Date of Award


Document Type


Degree Name

Master of Arts (M.A.)


Sport Sciences

First Advisor

Mark Van Ness

First Committee Member

Margaret E. Ciccolella

Second Committee Member

Michelle Amaral


Fall risk among older adult is a worldwide public health problem. As the older adult population is continuing to increase, addressing this issue is critical. Several fall risk assessment tools have been designed to help predict various risk factors. Among these assessment tools is the Hendrich II Fall Risk Model (HIIFRM). This tool uses evidence-based risk factors including mental status, sex, functional status, and whether the patient is taking antileptics and/or benzodiazepines.
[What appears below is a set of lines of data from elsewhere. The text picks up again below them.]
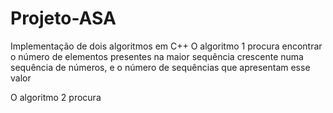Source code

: # Projeto-ASA
Implementação de dois algoritmos em C++
O algoritmo 1 procura encontrar o número de elementos presentes na maior sequência crescente numa sequência de números,
e o número de sequências que apresentam esse valor

O algoritmo 2 procura
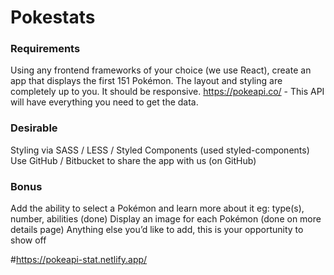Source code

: # Pokestats

### Requirements
Using any frontend frameworks of your choice (we use React),
create an app that displays the first 151 Pokémon.
The layout and styling are completely up to you.
It should be responsive.
https://pokeapi.co/ - This API will have everything you need to
get the data.

### Desirable
Styling via SASS / LESS / Styled Components (used styled-components)
Use GitHub / Bitbucket to share the app with us (on GitHub)

### Bonus
Add the ability to select a Pokémon and learn more about it eg:
type(s), number, abilities (done)
Display an image for each Pokémon (done on more details page)
Anything else you’d like to add, this is your opportunity to show
off


#https://pokeapi-stat.netlify.app/
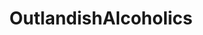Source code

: ---
title: OutlandishAlcoholics
crosslinks:
- livven
- autotldr
- onetruegod
- cripplingalcoholism
- EmpireDidNothingWrong
- dryalcoholics
- mtgGore
- opiates
- SuicideWatch
---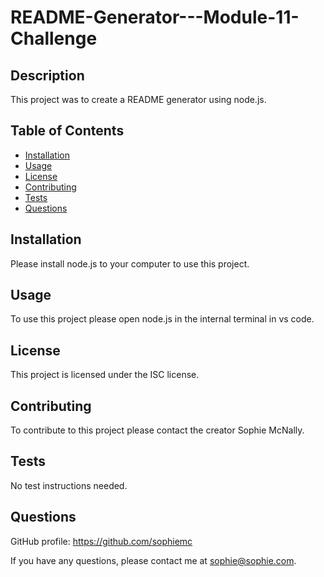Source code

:# README-Generator---Module-11-Challenge

## Description

This project was to create a README generator using node.js.

## Table of Contents

* [Installation](#installation)
* [Usage](#usage)
* [License](#license)
* [Contributing](#contributing)
* [Tests](#tests)
* [Questions](#questions)

## Installation

Please install node.js to your computer to use this project.

## Usage

To use this project please open node.js in the internal terminal in vs code.

## License

This project is licensed under the ISC license.

## Contributing

To contribute to this project please contact the creator Sophie McNally.

## Tests

No test instructions needed.

## Questions

GitHub profile: https://github.com/sophiemc

If you have any questions, please contact me at sophie@sophie.com.
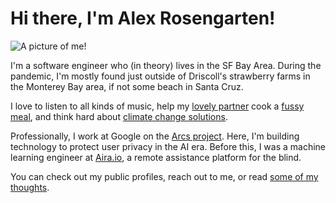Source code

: # Hi there, I'm Alex Rosengarten!

<img src="https://alexrosengarten.com/assets/website-profile-square.png" title="A picture of me!" id="profile">

I'm a software engineer who (in theory) lives in 
the SF Bay Area. During the pandemic, I'm mostly 
found just outside of Driscoll's strawberry farms in
the Monterey Bay area, if not some beach in Santa 
Cruz. 

I love to listen to all kinds of music, help my 
[lovely partner](http://camimerz.com/) cook a 
[fussy meal](/pesto), and think hard about 
[climate change solutions](https://deepmind.com/blog/article/machine-learning-can-boost-value-wind-energy). 

Professionally, I work at Google on the 
[Arcs project](https://github.com/PolymerLabs/arcs). 
Here, I'm building technology to protect user privacy
in the AI era. Before this, I was a machine learning 
engineer at [Aira.io](https://aira.io), a remote 
assistance platform for the blind. 

You can check out my public profiles, reach out to me,
or read [some of my thoughts](/blog).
The purpose of this paper is to validate the HFRM, explore additional variables that increase the likelihood of falling including both past falls and the number of prescription medications a patient is taking. Our findings validate the HFRM; with each additional point on the HFRM score, holding all other explanatory variables constant, the odds of having multiple previous fall-related admissions increased by 38.3% (P < 0.001). The strongest predictor of future falls was previous falls. With confounders held constant, each additional previous fall predicted a 3.9-fold increase in the odds of experiencing a future fall (p < 0.001; 95% CI of OR: 3.131 to 4.961). When looking at prescription medications, for each additional increase in prescription medications, we observe a 11.8% increase in the number of falls experienced during the tracking period (p<0.001; 95% CI of IRR: 1.084 to 1.170). Although a validated tool, our research indicates additional variables that could further enhance its effectiveness.